Saturday, January 23, 2010

It's You or the Kids

I should be grading right now, instead, I am blogging on my phone at the Starbucks. Yes, I know, Starbucks. This town has three more independent coffee shops than bookstores, which means it has three independent coffee shops. But I got a gift certificate to Starbucks fromschjoll, so I'm drinking a free 16 oz. decaf, 2-pump, vanilla latte with whole milk. I feel bad for the guy when he has to repeat that back to me.

Anyhoo, I've been trying to drill parallelism into my kids' heads recently, with limited success. We covered it during rhetorical devices (notice I said "covered" and not "learned" because it's clear they didn't learn it ). But it's a big part if the state tests, not to mention good grammar. So we're doing it again-- the standarized test question way.

Everytime I go over a sentence that has items in a series that are not parallel, I start singing the Sesame Street song "three of these things are not like the other, three of these things are kind of the same..." to myself. I'm imagining a lesson with sentences cut into strips and they have to make them parallel whole I play the song in the background. Or something.

I find myself scouring our books for parallel constructions. Of course, I feel so harried by everything else, that nothing gas cone of this plan--yet. Yet. I guess my ultimate point is that I'm starting to feel like a real English teacher. I guess if you play one on TV long enough, it's bound to happenn.

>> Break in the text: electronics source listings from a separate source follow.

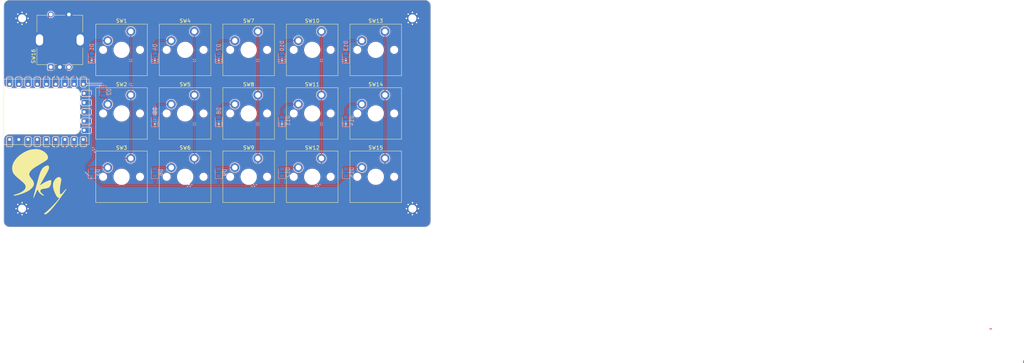
<source format=kicad_pcb>
(kicad_pcb
	(version 20240225)
	(generator "pcbnew")
	(generator_version "8.99")
	(general
		(thickness 1.6)
		(legacy_teardrops no)
	)
	(paper "A4")
	(layers
		(0 "F.Cu" signal)
		(31 "B.Cu" signal)
		(32 "B.Adhes" user "B.Adhesive")
		(33 "F.Adhes" user "F.Adhesive")
		(34 "B.Paste" user)
		(35 "F.Paste" user)
		(36 "B.SilkS" user "B.Silkscreen")
		(37 "F.SilkS" user "F.Silkscreen")
		(38 "B.Mask" user)
		(39 "F.Mask" user)
		(40 "Dwgs.User" user "User.Drawings")
		(41 "Cmts.User" user "User.Comments")
		(42 "Eco1.User" user "User.Eco1")
		(43 "Eco2.User" user "User.Eco2")
		(44 "Edge.Cuts" user)
		(45 "Margin" user)
		(46 "B.CrtYd" user "B.Courtyard")
		(47 "F.CrtYd" user "F.Courtyard")
		(48 "B.Fab" user)
		(49 "F.Fab" user)
		(50 "User.1" user)
		(51 "User.2" user)
		(52 "User.3" user)
		(53 "User.4" user)
		(54 "User.5" user)
		(55 "User.6" user)
		(56 "User.7" user)
		(57 "User.8" user)
		(58 "User.9" user)
	)
	(setup
		(stackup
			(layer "F.SilkS"
				(type "Top Silk Screen")
			)
			(layer "F.Paste"
				(type "Top Solder Paste")
			)
			(layer "F.Mask"
				(type "Top Solder Mask")
				(thickness 0.01)
			)
			(layer "F.Cu"
				(type "copper")
				(thickness 0.035)
			)
			(layer "dielectric 1"
				(type "core")
				(thickness 1.51)
				(material "FR4")
				(epsilon_r 4.5)
				(loss_tangent 0.02)
			)
			(layer "B.Cu"
				(type "copper")
				(thickness 0.035)
			)
			(layer "B.Mask"
				(type "Bottom Solder Mask")
				(thickness 0.01)
			)
			(layer "B.Paste"
				(type "Bottom Solder Paste")
			)
			(layer "B.SilkS"
				(type "Bottom Silk Screen")
			)
			(copper_finish "None")
			(dielectric_constraints no)
		)
		(pad_to_mask_clearance 0)
		(allow_soldermask_bridges_in_footprints no)
		(pcbplotparams
			(layerselection 0x00010fc_ffffffff)
			(plot_on_all_layers_selection 0x0000000_00000000)
			(disableapertmacros no)
			(usegerberextensions no)
			(usegerberattributes yes)
			(usegerberadvancedattributes yes)
			(creategerberjobfile yes)
			(dashed_line_dash_ratio 12.000000)
			(dashed_line_gap_ratio 3.000000)
			(svgprecision 4)
			(plotframeref no)
			(viasonmask yes)
			(mode 1)
			(useauxorigin no)
			(hpglpennumber 1)
			(hpglpenspeed 20)
			(hpglpendiameter 15.000000)
			(pdf_front_fp_property_popups yes)
			(pdf_back_fp_property_popups yes)
			(pdf_metadata yes)
			(dxfpolygonmode yes)
			(dxfimperialunits yes)
			(dxfusepcbnewfont yes)
			(psnegative no)
			(psa4output no)
			(plotreference yes)
			(plotvalue yes)
			(plotfptext yes)
			(plotinvisibletext no)
			(sketchpadsonfab no)
			(subtractmaskfromsilk no)
			(outputformat 1)
			(mirror no)
			(drillshape 0)
			(scaleselection 1)
			(outputdirectory "./PCB")
		)
	)
	(net 0 "")
	(net 1 "GND")
	(net 2 "Row0")
	(net 3 "Net-(D1-A)")
	(net 4 "Row1")
	(net 5 "Net-(D2-A)")
	(net 6 "Row2")
	(net 7 "Net-(D3-A)")
	(net 8 "Net-(D4-A)")
	(net 9 "Net-(D5-A)")
	(net 10 "Net-(D6-A)")
	(net 11 "Net-(D7-A)")
	(net 12 "Net-(D8-A)")
	(net 13 "Net-(D9-A)")
	(net 14 "Net-(D10-A)")
	(net 15 "Net-(D11-A)")
	(net 16 "Net-(D12-A)")
	(net 17 "Net-(D13-A)")
	(net 18 "Net-(D14-A)")
	(net 19 "Net-(D15-A)")
	(net 20 "Col0")
	(net 21 "Col1")
	(net 22 "Col2")
	(net 23 "Col3")
	(net 24 "Col4")
	(net 25 "+3.3V")
	(net 26 "+5V")
	(net 27 "Rot_SW")
	(net 28 "Rot_A")
	(net 29 "Rot_B")
	(net 30 "unconnected-(RZ1-GP1-Pad1)")
	(net 31 "unconnected-(RZ1-GP29-Pad29)")
	(net 32 "unconnected-(RZ1-GP0-Pad0)")
	(net 33 "unconnected-(RZ1-GP3-Pad3)")
	(net 34 "unconnected-(RZ1-GP11-Pad11)")
	(net 35 "unconnected-(RZ1-GP2-Pad2)")
	(net 36 "unconnected-(RZ1-GP12-Pad12)")
	(net 37 "unconnected-(RZ1-GP10-Pad10)")
	(net 38 "unconnected-(RZ1-GP13-Pad13)")
	(footprint "PCM_Switch_Keyboard_Cherry_MX:SW_Cherry_MX_PCB" (layer "F.Cu") (at 122.4 78.7))
	(footprint "PCM_Switch_Keyboard_Cherry_MX:SW_Cherry_MX_PCB" (layer "F.Cu") (at 104.9 43.7))
	(footprint "RP2040-Zero:RP2040-Zero" (layer "F.Cu") (at 44.42 70.955 90))
	(footprint "PCM_Switch_Keyboard_Cherry_MX:SW_Cherry_MX_PCB" (layer "F.Cu") (at 52.4 61.24))
	(footprint "PCM_Switch_Keyboard_Cherry_MX:SW_Cherry_MX_PCB" (layer "F.Cu") (at 52.4 43.7))
	(footprint "MountingHole:MountingHole_2.2mm_M2_Pad_Via" (layer "F.Cu") (at 25 87.5))
	(footprint "PCM_Switch_Keyboard_Cherry_MX:SW_Cherry_MX_PCB" (layer "F.Cu") (at 69.9 61.24))
	(footprint "PCM_Switch_Keyboard_Cherry_MX:SW_Cherry_MX_PCB" (layer "F.Cu") (at 104.9 78.7))
	(footprint "Rotary_Encoder:RotaryEncoder_Bourns_Vertical_PEC12R-3x17F-Sxxxx" (layer "F.Cu") (at 32.9 48.45 90))
	(footprint "MountingHole:MountingHole_2.2mm_M2_Pad_Via" (layer "F.Cu") (at 132.5 35))
	(footprint "PCM_Switch_Keyboard_Cherry_MX:SW_Cherry_MX_PCB" (layer "F.Cu") (at 87.4 61.24))
	(footprint "PCM_Switch_Keyboard_Cherry_MX:SW_Cherry_MX_PCB" (layer "F.Cu") (at 122.4 43.7))
	(footprint "PCM_Switch_Keyboard_Cherry_MX:SW_Cherry_MX_PCB" (layer "F.Cu") (at 69.9 43.7))
	(footprint "PCM_Switch_Keyboard_Cherry_MX:SW_Cherry_MX_PCB" (layer "F.Cu") (at 87.4 78.7))
	(footprint "PCM_Switch_Keyboard_Cherry_MX:SW_Cherry_MX_PCB" (layer "F.Cu") (at 69.9 78.7))
	(footprint "PCM_Switch_Keyboard_Cherry_MX:SW_Cherry_MX_PCB" (layer "F.Cu") (at 52.4 78.7))
	(footprint "PCM_Switch_Keyboard_Cherry_MX:SW_Cherry_MX_PCB" (layer "F.Cu") (at 104.9 61.24))
	(footprint "PCM_Switch_Keyboard_Cherry_MX:SW_Cherry_MX_PCB" (layer "F.Cu") (at 87.4 43.7))
	(footprint "MountingHole:MountingHole_2.2mm_M2_Pad_Via" (layer "F.Cu") (at 25 35))
	(footprint "MountingHole:MountingHole_2.2mm_M2_Pad_Via" (layer "F.Cu") (at 132.5 87.5))
	(footprint "PCM_Switch_Keyboard_Cherry_MX:SW_Cherry_MX_PCB" (layer "F.Cu") (at 122.4 61.24))
	(footprint "Diode_SMD:D_0805_2012Metric" (layer "B.Cu") (at 47.25 55.3125 -90))
	(footprint "Diode_SMD:D_0805_2012Metric" (layer "B.Cu") (at 44.18 45.6625 90))
	(footprint "Diode_SMD:D_0805_2012Metric" (layer "B.Cu") (at 79.18 77.5 90))
	(footprint "Diode_SMD:D_0805_2012Metric" (layer "B.Cu") (at 114.18 77.5 90))
	(footprint "Diode_SMD:D_0805_2012Metric" (layer "B.Cu") (at 79.18 63.2025 90))
	(footprint "Diode_SMD:D_0805_2012Metric" (layer "B.Cu") (at 61.58 77.5 90))
	(footprint "Diode_SMD:D_0805_2012Metric" (layer "B.Cu") (at 79.18 45.6625 90))
	(footprint "Diode_SMD:D_0805_2012Metric" (layer "B.Cu") (at 61.58 45.6625 90))
	(footprint "Diode_SMD:D_0805_2012Metric" (layer "B.Cu") (at 96.58 45.6625 90))
	(footprint "Diode_SMD:D_0805_2012Metric" (layer "B.Cu") (at 114.18 45.6625 90))
	(footprint "Diode_SMD:D_0805_2012Metric" (layer "B.Cu") (at 114.18 63.2025 90))
	(footprint "Diode_SMD:D_0805_2012Metric" (layer "B.Cu") (at 44.18 77.5 90))
	(footprint "Diode_SMD:D_0805_2012Metric" (layer "B.Cu") (at 96.58 77.5 90))
	(footprint "Diode_SMD:D_0805_2012Metric" (layer "B.Cu") (at 61.58 63.2025 90))
	(footprint "Diode_SMD:D_0805_2012Metric"
		(layer "B.Cu")
		(uuid "f8b10ce5-2d04-47c5-9e27-4bb7e81d1f24")
		(at 96.58 63.2025 90)
		(descr "Diode SMD 0805 (2012 Metric), square (rectangular) end terminal, IPC_7351 nominal, (Body size source: https://docs.google.com/spread
... [432084 chars truncated]
</source>
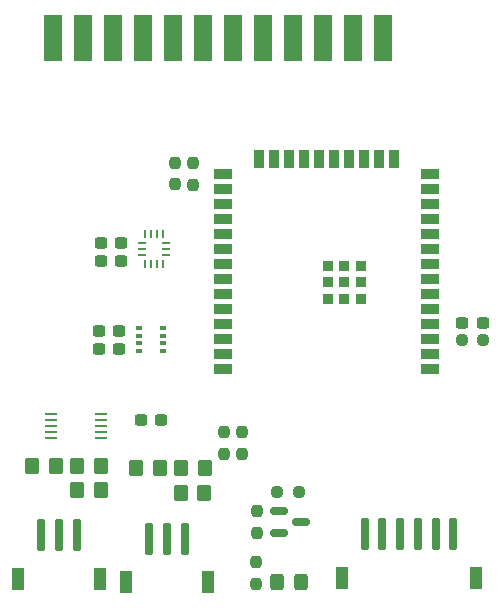
<source format=gtp>
%TF.GenerationSoftware,KiCad,Pcbnew,9.0.0-9.0.0-2~ubuntu24.04.1*%
%TF.CreationDate,2025-03-07T10:50:57+01:00*%
%TF.ProjectId,SensorBoard,53656e73-6f72-4426-9f61-72642e6b6963,rev?*%
%TF.SameCoordinates,Original*%
%TF.FileFunction,Paste,Top*%
%TF.FilePolarity,Positive*%
%FSLAX46Y46*%
G04 Gerber Fmt 4.6, Leading zero omitted, Abs format (unit mm)*
G04 Created by KiCad (PCBNEW 9.0.0-9.0.0-2~ubuntu24.04.1) date 2025-03-07 10:50:57*
%MOMM*%
%LPD*%
G01*
G04 APERTURE LIST*
G04 Aperture macros list*
%AMRoundRect*
0 Rectangle with rounded corners*
0 $1 Rounding radius*
0 $2 $3 $4 $5 $6 $7 $8 $9 X,Y pos of 4 corners*
0 Add a 4 corners polygon primitive as box body*
4,1,4,$2,$3,$4,$5,$6,$7,$8,$9,$2,$3,0*
0 Add four circle primitives for the rounded corners*
1,1,$1+$1,$2,$3*
1,1,$1+$1,$4,$5*
1,1,$1+$1,$6,$7*
1,1,$1+$1,$8,$9*
0 Add four rect primitives between the rounded corners*
20,1,$1+$1,$2,$3,$4,$5,0*
20,1,$1+$1,$4,$5,$6,$7,0*
20,1,$1+$1,$6,$7,$8,$9,0*
20,1,$1+$1,$8,$9,$2,$3,0*%
G04 Aperture macros list end*
%ADD10RoundRect,0.237500X0.300000X0.237500X-0.300000X0.237500X-0.300000X-0.237500X0.300000X-0.237500X0*%
%ADD11R,1.500000X0.900000*%
%ADD12R,0.900000X1.500000*%
%ADD13R,0.900000X0.900000*%
%ADD14RoundRect,0.237500X-0.300000X-0.237500X0.300000X-0.237500X0.300000X0.237500X-0.300000X0.237500X0*%
%ADD15RoundRect,0.175000X-0.175000X-1.175000X0.175000X-1.175000X0.175000X1.175000X-0.175000X1.175000X0*%
%ADD16RoundRect,0.250000X-0.300000X-0.700000X0.300000X-0.700000X0.300000X0.700000X-0.300000X0.700000X0*%
%ADD17RoundRect,0.250000X0.350000X0.450000X-0.350000X0.450000X-0.350000X-0.450000X0.350000X-0.450000X0*%
%ADD18RoundRect,0.237500X-0.237500X0.250000X-0.237500X-0.250000X0.237500X-0.250000X0.237500X0.250000X0*%
%ADD19R,1.100000X0.250000*%
%ADD20RoundRect,0.237500X0.237500X-0.250000X0.237500X0.250000X-0.237500X0.250000X-0.237500X-0.250000X0*%
%ADD21R,0.250000X0.675000*%
%ADD22R,0.675000X0.250000*%
%ADD23RoundRect,0.237500X-0.250000X-0.237500X0.250000X-0.237500X0.250000X0.237500X-0.250000X0.237500X0*%
%ADD24RoundRect,0.150000X-0.587500X-0.150000X0.587500X-0.150000X0.587500X0.150000X-0.587500X0.150000X0*%
%ADD25RoundRect,0.250000X0.325000X0.450000X-0.325000X0.450000X-0.325000X-0.450000X0.325000X-0.450000X0*%
%ADD26R,1.500000X4.000000*%
%ADD27R,0.500000X0.350000*%
G04 APERTURE END LIST*
D10*
X185657500Y-116970000D03*
X183932500Y-116970000D03*
D11*
X181183000Y-120896000D03*
X181183000Y-119626000D03*
X181183000Y-118356000D03*
X181183000Y-117086000D03*
X181183000Y-115816000D03*
X181183000Y-114546000D03*
X181183000Y-113276000D03*
X181183000Y-112006000D03*
X181183000Y-110736000D03*
X181183000Y-109466000D03*
X181183000Y-108196000D03*
X181183000Y-106926000D03*
X181183000Y-105656000D03*
X181183000Y-104386000D03*
D12*
X178148000Y-103136000D03*
X176878000Y-103136000D03*
X175608000Y-103136000D03*
X174338000Y-103136000D03*
X173068000Y-103136000D03*
X171798000Y-103136000D03*
X170528000Y-103136000D03*
X169258000Y-103136000D03*
X167988000Y-103136000D03*
X166718000Y-103136000D03*
D11*
X163683000Y-104386000D03*
X163683000Y-105656000D03*
X163683000Y-106926000D03*
X163683000Y-108196000D03*
X163683000Y-109466000D03*
X163683000Y-110736000D03*
X163683000Y-112006000D03*
X163683000Y-113276000D03*
X163683000Y-114546000D03*
X163683000Y-115816000D03*
X163683000Y-117086000D03*
X163683000Y-118356000D03*
X163683000Y-119626000D03*
X163683000Y-120896000D03*
D13*
X175333000Y-114956000D03*
X175333000Y-113556000D03*
X175333000Y-112156000D03*
X173933000Y-114956000D03*
X173933000Y-113556000D03*
X173933000Y-112156000D03*
X172533000Y-114956000D03*
X172533000Y-113556000D03*
X172533000Y-112156000D03*
D10*
X155029500Y-111767500D03*
X153304500Y-111767500D03*
D14*
X156698500Y-125214000D03*
X158423500Y-125214000D03*
D15*
X175667000Y-134866000D03*
X177167000Y-134866000D03*
X178667000Y-134866000D03*
X180167000Y-134866000D03*
X181667000Y-134866000D03*
X183167000Y-134866000D03*
D16*
X173717000Y-138566000D03*
X185117000Y-138566000D03*
D17*
X162085000Y-131368000D03*
X160085000Y-131368000D03*
D10*
X154876500Y-119230000D03*
X153151500Y-119230000D03*
D18*
X165308000Y-126230000D03*
X165308000Y-128055000D03*
D19*
X149061000Y-124722000D03*
X149061000Y-125222000D03*
X149061000Y-125722000D03*
X149061000Y-126222000D03*
X149061000Y-126722000D03*
X153361000Y-126722000D03*
X153361000Y-126222000D03*
X153361000Y-125722000D03*
X153361000Y-125222000D03*
X153361000Y-124722000D03*
D20*
X166529500Y-134762500D03*
X166529500Y-132937500D03*
D21*
X158565000Y-109481000D03*
X158065000Y-109481000D03*
X157565000Y-109481000D03*
X157065000Y-109481000D03*
D22*
X156802500Y-110243500D03*
X156802500Y-110743500D03*
X156802500Y-111243500D03*
D21*
X157065000Y-112006000D03*
X157565000Y-112006000D03*
X158065000Y-112006000D03*
X158565000Y-112006000D03*
D22*
X158827500Y-111243500D03*
X158827500Y-110743500D03*
X158827500Y-110243500D03*
D15*
X157437000Y-135256000D03*
X158937000Y-135256000D03*
X160437000Y-135256000D03*
D16*
X155487000Y-138956000D03*
X162387000Y-138956000D03*
D20*
X166451000Y-139080500D03*
X166451000Y-137255500D03*
D23*
X168260500Y-131310000D03*
X170085500Y-131310000D03*
D17*
X153293000Y-131166000D03*
X151293000Y-131166000D03*
X153293000Y-129134000D03*
X151293000Y-129134000D03*
X162101000Y-129278000D03*
X160101000Y-129278000D03*
D18*
X163784000Y-126230000D03*
X163784000Y-128055000D03*
D10*
X155029500Y-110243500D03*
X153304500Y-110243500D03*
D24*
X168386000Y-132900000D03*
X168386000Y-134800000D03*
X170261000Y-133850000D03*
D23*
X183882500Y-118483000D03*
X185707500Y-118483000D03*
D25*
X170270000Y-138930000D03*
X168220000Y-138930000D03*
D18*
X161117000Y-103473500D03*
X161117000Y-105298500D03*
X159593000Y-103450000D03*
X159593000Y-105275000D03*
D17*
X149483000Y-129134000D03*
X147483000Y-129134000D03*
D10*
X154876500Y-117706000D03*
X153151500Y-117706000D03*
D26*
X149305000Y-92870000D03*
X151845000Y-92870000D03*
X154385000Y-92870000D03*
X156925000Y-92870000D03*
X159465000Y-92870000D03*
X162005000Y-92870000D03*
X164545000Y-92870000D03*
X167085000Y-92870000D03*
X169625000Y-92870000D03*
X172165000Y-92870000D03*
X174705000Y-92870000D03*
X177245000Y-92870000D03*
D27*
X158595000Y-117422000D03*
X158595000Y-118072000D03*
X158595000Y-118722000D03*
X158595000Y-119372000D03*
X156545000Y-119372000D03*
X156545000Y-118722000D03*
X156545000Y-118072000D03*
X156545000Y-117422000D03*
D15*
X148293000Y-134976000D03*
X149793000Y-134976000D03*
X151293000Y-134976000D03*
D16*
X146343000Y-138676000D03*
X153243000Y-138676000D03*
D17*
X158291000Y-129278000D03*
X156291000Y-129278000D03*
M02*

</source>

Thursday, January 21, 2010

More of The Wire

I've had lots of stuff floating around my head, but not enough time, determination, or focus to share. Oh well. One of these days. So here's just a brief moment of hilarity from today.

This makes more sense if you watch The Wire and/or are familiar with common drug-dealing slang. What you need to understand is "re-up".

I had my students build daybooks today. Oh yes, they now have all the assignments (minus only one essay) that we'll be working on for the next 5 weeks. :-D For the daybook, you pick up the papers and some construction paper (for covers) and staple it all together into a book. I have two staplers, but first block stood there like, well, morons waiting for one stapler when the other ran out of staples. After a few minutes of students standing around like bumps on logs, I asked what was up. I was a bit exasperated that I had to tell them to bring me the stapler for more staples. I told my other classes not to stand around if they ran out of staples.

One of my students in 3rd block is disengaged from school in a MAJOR way (he is about 2 1/2 years behind in credits -- yup, that means he's failed almost every class in high school); this is a hint that he has larger issues outside of school, like possible gang affiliation. He comes to school because he has to in order to keep his PO off his back, not because he has any desire to actually graduate. Sure enough, 3rd ran out of staples and he walked up to me with the stapler and says, "Hey, Ms. X*, I need a re-up."

It was so awesome. I laughed. I've got him asking for a re-up of staples. I live in The Wire. Sometimes, it's even funny.


*Names have been changed to protect, well, me.

Thursday, January 14, 2010

I Scream

I stopped one of my students at the end of class today, because she never took the final before going to Mexico in December. As a result, she failed first semester. She looked at me with amazement that she had forgotten to take the final (no, she's not the most attentive student). However, her grade isn't so bad, so if she can pull off a 50% on the final, she will pass the class. I told her all of this.

While I was telling her this, she pulled a bottle of something out of her bag and gave it to me a little sheepishly. She said she brought it back for me from Mexico. She's not sure what it is in English, but it's really good. A couple of other students standing around the doorway agreed with her emphatically. One told me it was really good on toast. I looked at the jar of cafe con leche colored, creamy substance and realized she had handed me a jar of real caramel. Not fake, chemical caramel, but real, milk-cooked-down-until-it's-thick-sweet-and-delicious caramel.

I think I need some ice cream!

Tuesday, January 12, 2010

I Need to Practice

There's this old joke about Microsoft.

Q: How do you fix a bug in Windows?
A: Document it and call it a feature!

The same thing is true of teaching. How do you get the kids to do work the day after a break? Document the talking and call it a lesson plan!

I discovered this little trick thanks to the genius of my mentor teacher. I give them a scavenger hunt about who did what over winter break. The questions start pretty easy (who went out of town, who saw a movie) and get more difficult (who read a book, who wrote a story). After they find people and talk out their break, you hold a class discussion and move from what they did to curriculum. (The final questions should tie in directly with whatever you have been or will cover in class.)

So, I get to the "who wrote a story, poem, letter, or email over break" question. One student raises her hand and says that Michael wrote a story (we'll say his name is Michael, it's a popular boy's name). There are two Michaels in the class, so one says, "Which one?" in a rather accusatory voice. I said, "Well, did you?" "No," comes back the emphatic reply.

I look to the other Michael and he says, a bit sheepishly, "Yeah, it was me."

The classroom waited in silent anticipation for his explanation.

"Well," the second Michael begins rather quietly, "I read that you can make a lot of money by writing a book." He continued with a hint of defiance, "So, I figured I should get some practice writing a story."

Now that was a good day in English class.